(TO DO) Repeat every line of text in the records below word for word, and leave out the pictures.

(RECORDS FOR THE TASK)
# # # # #
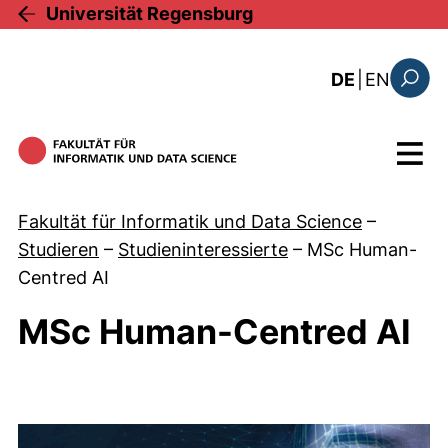
Direkt zum Inhalt
Universität Regensburg
: this 
DE
|
EN
Suchfo
Menü
Fakultät für Informatik und Data Science
–
Studieren
–
Studieninteressierte
–
MSc Human-
Centred AI
MSc Human-Centred AI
# # # # #
(WRITTEN ANSWER)
Direkt zum Inhalt
Universität Regensburg
: this 
DE
|
EN
Suchfo
Menü
Fakultät für Informatik und Data Science
–
Studieren
–
Studieninteressierte
–
MSc Human-
Centred AI
MSc Human-Centred AI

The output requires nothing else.